● **ACTIVITY**: Where the word "down" occurs in a line of the data, return the whole line.

● **THE DATA**:
********

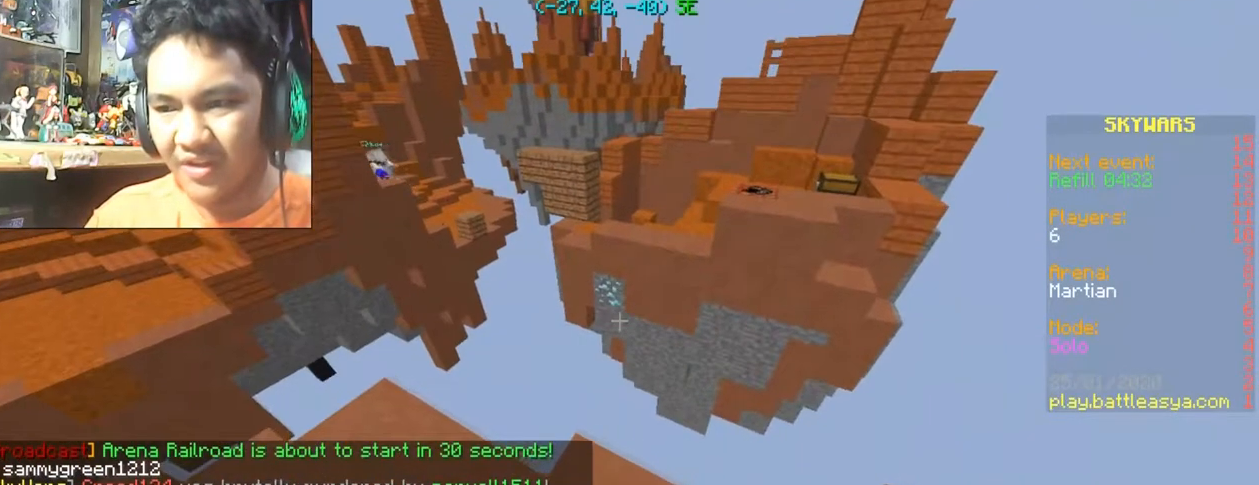
{"keys": ["d", "s"], "mouse": [], "events": [[267, "d", "down"], [267, "s", "down"]]}
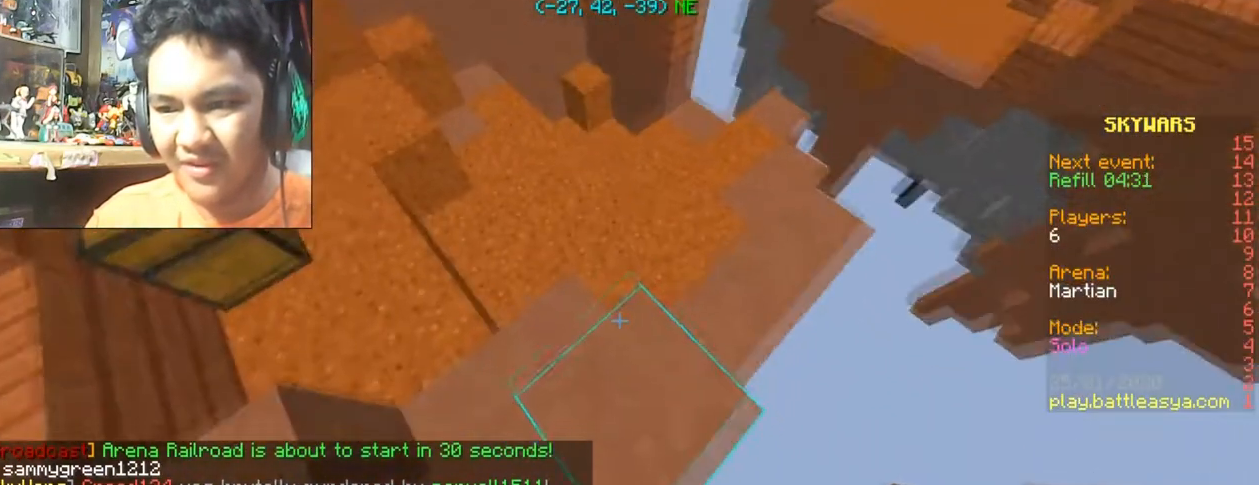
{"keys": ["d", "s"], "mouse": [], "events": []}
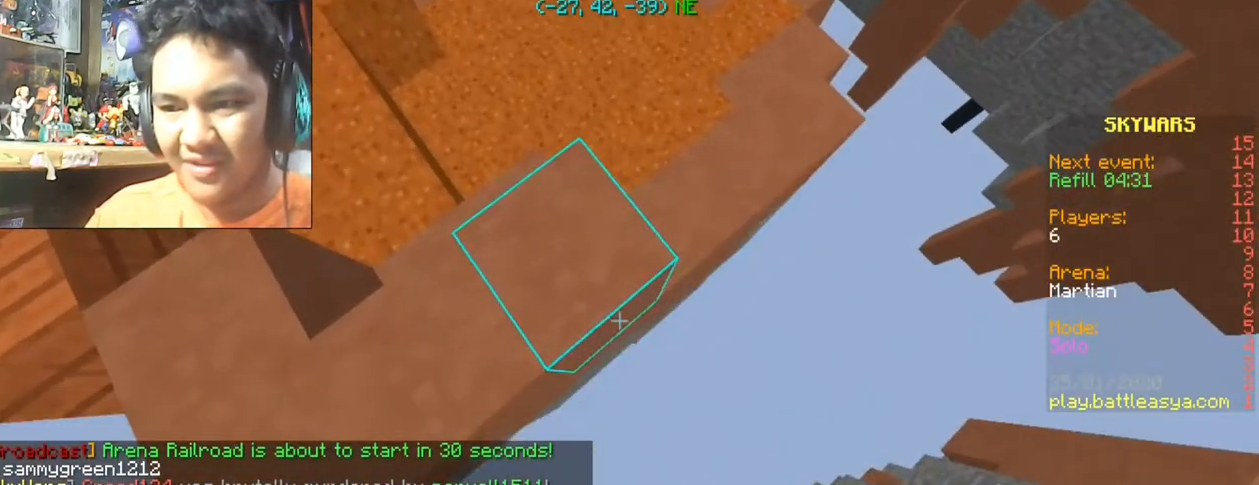
{"keys": ["d", "s"], "mouse": [], "events": [[67, "mouse_right", "down"], [167, "mouse_right", "up"]]}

********

● **ANSWER TO THIS EXERCISE**:
{"keys": ["d", "s"], "mouse": [], "events": [[267, "d", "down"], [267, "s", "down"]]}
{"keys": ["d", "s"], "mouse": [], "events": [[67, "mouse_right", "down"], [167, "mouse_right", "up"]]}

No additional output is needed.